Commentators may no longer be able to accuse the Financial Conduct Authority (FCA), the UK’s regulatory watchdog, of taking too light an approach on fraud and financial related crimes. The regulatory agency has thus far in 2019 meted out £391.8 million in fines and penalties, its highest level in over four years. According to Jonathan Clay, a partner with RPC, a London law firm that helped collate the data:
After several years of relatively low levels of fines, the FCA is baring its teeth.
The Financial Times (FT) also reported Clay as saying: “The regulator had reinforced its commitment to protecting consumers from the risk of being mis-sold financial products” in its 2019-20 business plan, adding:
This outlined priorities such as reviewing remuneration practices that may encourage mis-selling and preventing mis-selling regarding defined-benefit pension transfers.
The accelerated assessment of fines has followed years of consumer complaints related to losses from binary options, CFDs, and a host of other financial products of more than questionable standing. As the Financial Times recalled, there were a host of financial crimes and scandals in 2018, including “the £236m collapse of London Capital & Finance, which pushed unregulated mini-bonds on retail customers, and the implosion of Neil Woodford’s flagship equity fund”.
Forex related products and stocks and bonds were not the only areas where mis-selling was detected. The FCA hit Standard Life with a £30.8 million penalty for the way it had marketed pension annuities, and then assessed Carphone Warehouse for a similar fine level of £29.1 million for crossing the line in how it sold insurance. To date, the area of mis-selling has drawn a total of £163 million in fines.
The largest single fine went to Standard Charter. Several global regulators had determined that the bank had violated international sanctions, and as a group, $1.1 billion in global fines were assessed. The FCA’s part of the deal was £102 million. The bank was also tagged for “looking the other way”, when customers crossed certain “red lines”. In this regard, the FT related an anecdotal story of “a diplomat who opened an account with £500,000 stuffed in a suitcase”.
Individuals were not immune from the wrath of the regulator. The agency set a record when it punished Stewart Ford for pumping his so-called “death bonds”, pocketing the commissions, and then bringing about the failure of Keydata, the investment firm that sold the insurance products, which pooled together other life insurance policies for investors. The £76 million levy covered the fees Ford had derived from these sales in a scandal that broke back in 2010. A tribunal finally settled the case in favor of the FCA.

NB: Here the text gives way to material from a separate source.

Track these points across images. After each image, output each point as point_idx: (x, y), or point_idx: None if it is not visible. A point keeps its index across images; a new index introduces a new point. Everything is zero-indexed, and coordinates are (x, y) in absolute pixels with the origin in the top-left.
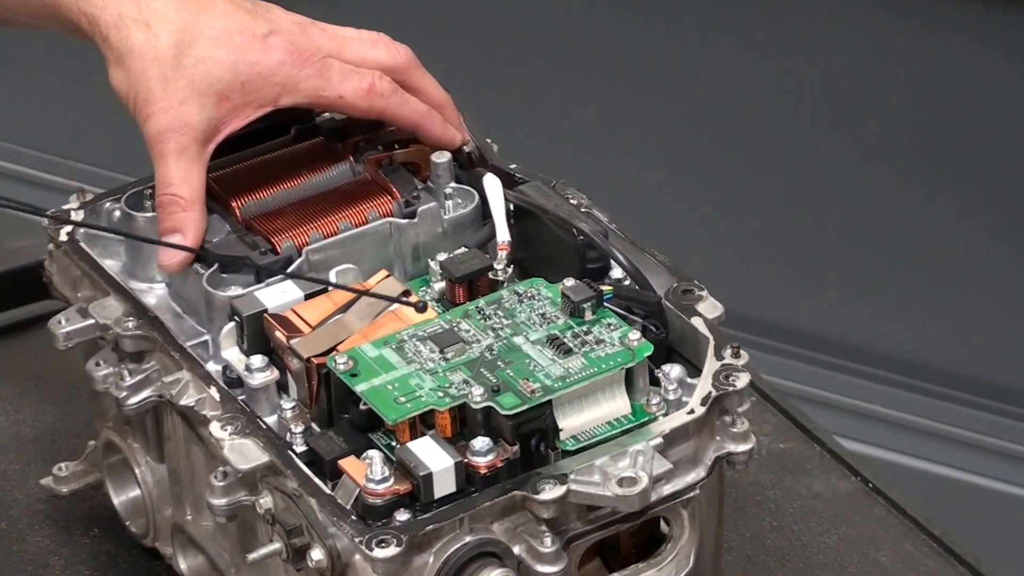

The FCA delivered 17 fines so far in 2019. Nine of these were given the auspicious label of “Blockbuster Fine” for exceeding £10 million. There were only two such level fines in 2018. The total fines for this year are actually six times the amounts levied in 2018 and the most since 2015.
As the FT commented in its summary piece, fines from the FCA have not followed a consistent path over the past few years ever since the financial crisis, resembling a “see-saw” from their perspective. The agency has come under fire over the past few years, the criticism being that it has been too soft on crime, even though it has nearly 700 ongoing investigations on its books at present. The complaint now is that investigations are taking far too long to complete, nearly 29 months on average.